The molecular formula of a compound specifies the exact number of each type of atom in a molecule of the compound. For fructose, a mass spectrum showed a peak at around 180 u (atomic mass units), indicating its molecular mass. By comparing this weight to the empirical formula mass, you can determine the molecular formula.

To find the molecular formula, calculate the empirical formula mass, which is the weight of your smallest unit of the compound, in this case, CH₂O. This was found to be approximately 30.03 g/mol. Next, divide the molecular mass (180 u) by the empirical formula mass. This gives a value of 6, indicating that the molecular formula consists of six empirical units. Thus, the molecular formula of fructose is C₆H₁₂O₆.

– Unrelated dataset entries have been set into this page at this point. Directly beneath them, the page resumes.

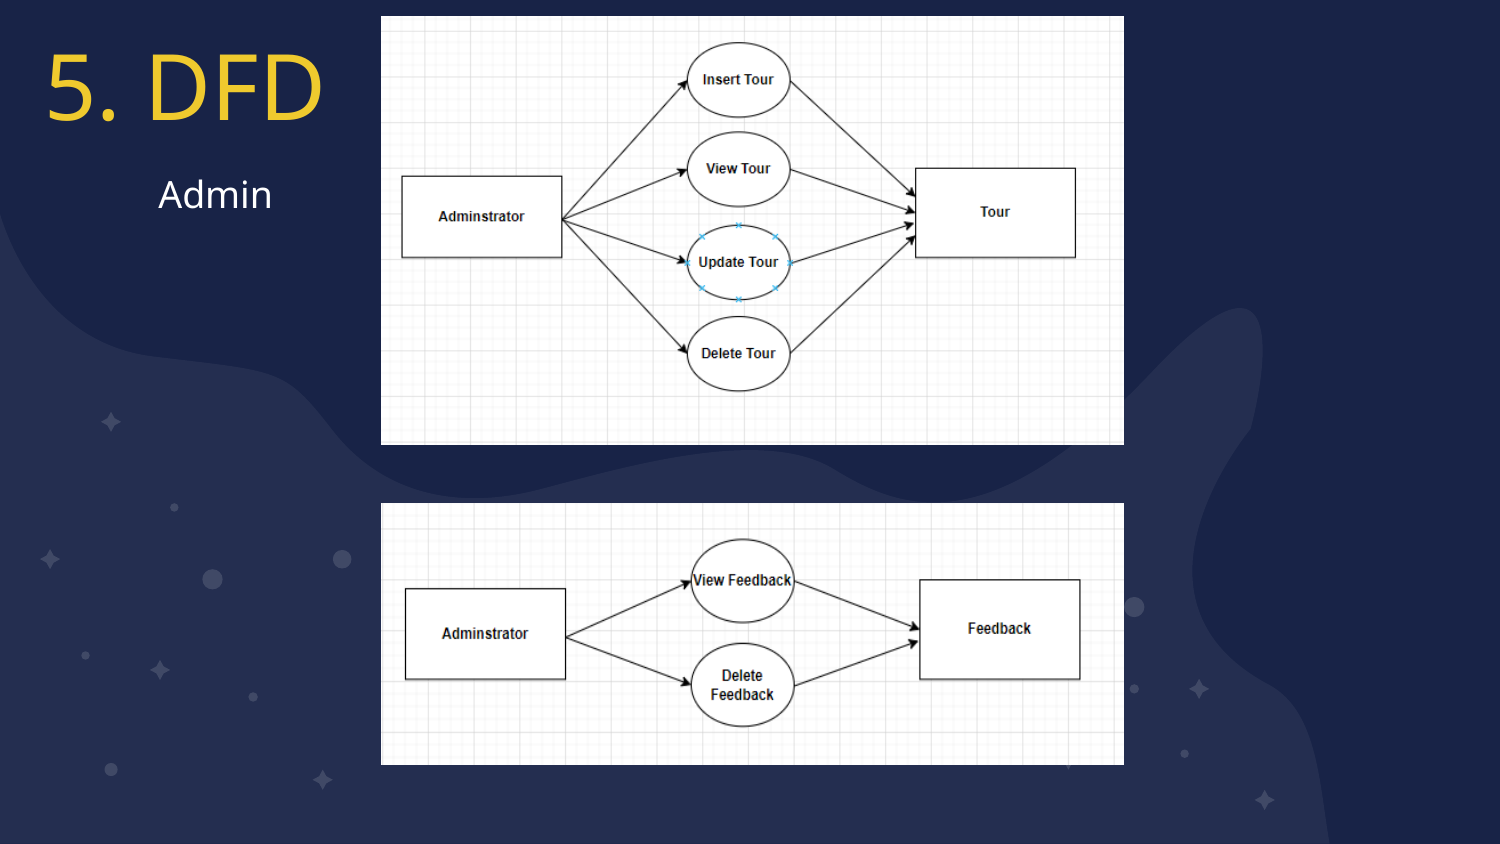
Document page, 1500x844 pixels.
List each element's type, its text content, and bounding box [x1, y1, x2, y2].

title 5. DFD [15, 29, 356, 135]
subtitle Admin [88, 171, 325, 225]
picture [380, 16, 1124, 446]
picture [381, 503, 1124, 766]
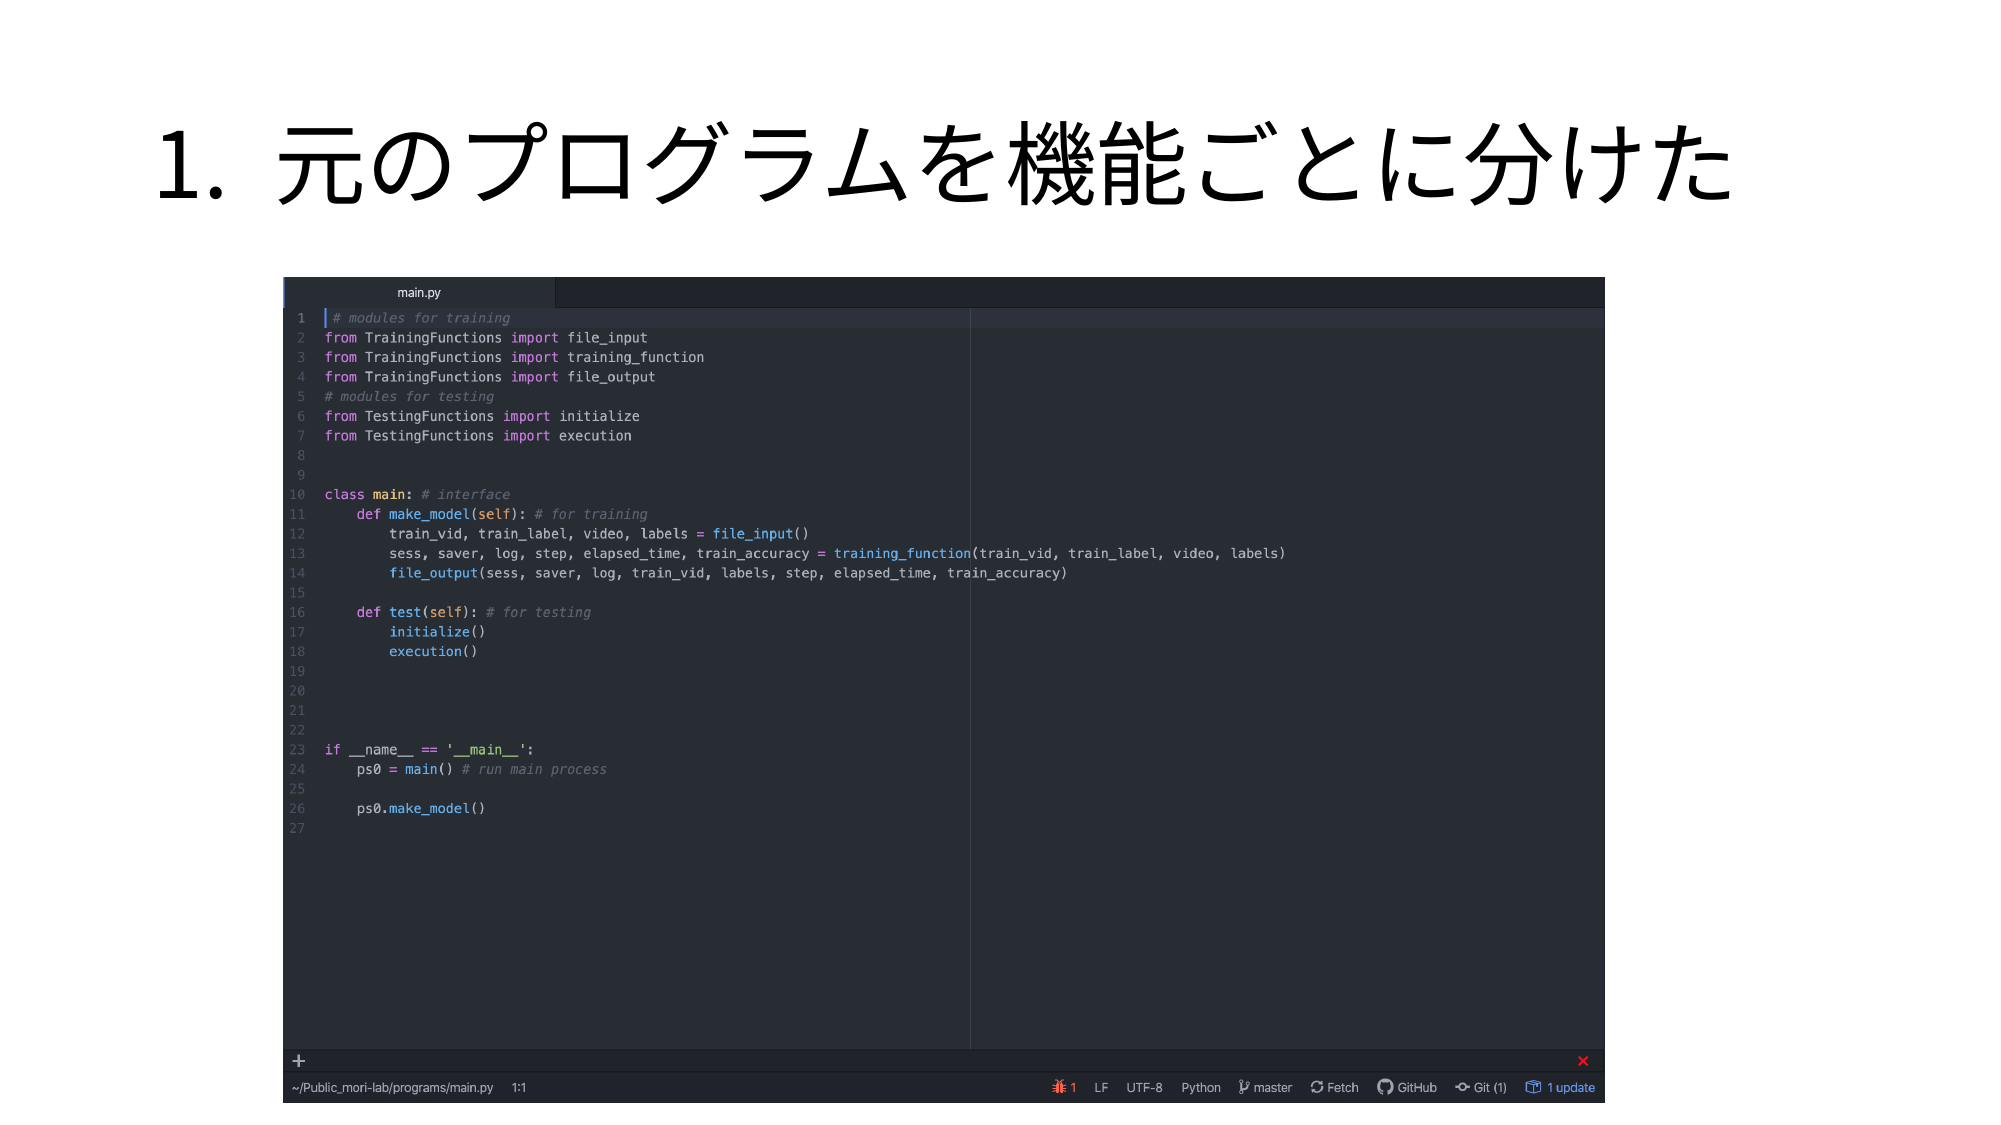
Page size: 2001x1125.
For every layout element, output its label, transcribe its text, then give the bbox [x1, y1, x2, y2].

title 元のプログラムを機能ごとに分けた [137, 59, 1863, 278]
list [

• The molecular formula provides insight into the actual number and types of atoms in a molecule.
• It's derived from the empirical formula when the molecular mass is known.

A mass spectrum is like a fingerprint of a molecule, showcasing how the piece is weighted. When analyzing fructose, the mass spectrum displayed a significant peak at approximately 180 u. This peak corresponds to the molecular weight and helps in determining the molecular formula.

In mass spectrometry, different fragments of the molecule are separated based on their mass-to-charge ratio (m/z). For fructose, the key peak at 180 indicates the presence of an intact molecular ion or the molecular mass of fructose itself.

• Mass spectrometry can identify molecules and determine their quantities in a mixture.
• The height of the peaks can reflect the abundance of the respective ions.

Moles calculation is crucial for translating the weight of each sample into moles, which allows for the determination of the empirical formula. It's a critical bridge from mass to molecule. Transform the mass percent into moles by utilizing the molar masses of each element.

For fructose:

• Carbon (C): Start with 40 grams, using a molar mass of 12.01 g/mol, giving approximately 3.33 moles of Carbon.
• Hydrogen (H): With 6.71 grams and a molar mass of 1.01 g/mol, you get about 6.64 moles of Hydrogen.
• Oxygen (O): The remainder of 53.29 grams with a molar mass of 16.00 g/mol results in around 3.33 moles of Oxygen.

By doing so, these values are then used to find the simplest whole number ratio, leading to the empirical formula.

Fructose is a type of sugar found naturally in many plants. It is known for its high sweetness and forms the basis of our analysis. The challenge is to use composition details and analytical techniques to derive its chemical equations.

When analyzing fructose, note:

• Elemental Composition: Fructose contains carbon, hydrogen, and oxygen, indicated by its chemical formula C₆H₁₂O₆.
• Empirical vs Molecular Formula: The empirical formula of CH₂O simplifies the composition ratio, but the actual molecule is more complex.

Understanding fructose through these formulas helps in categorizing its role in nature and use in industries such as food production.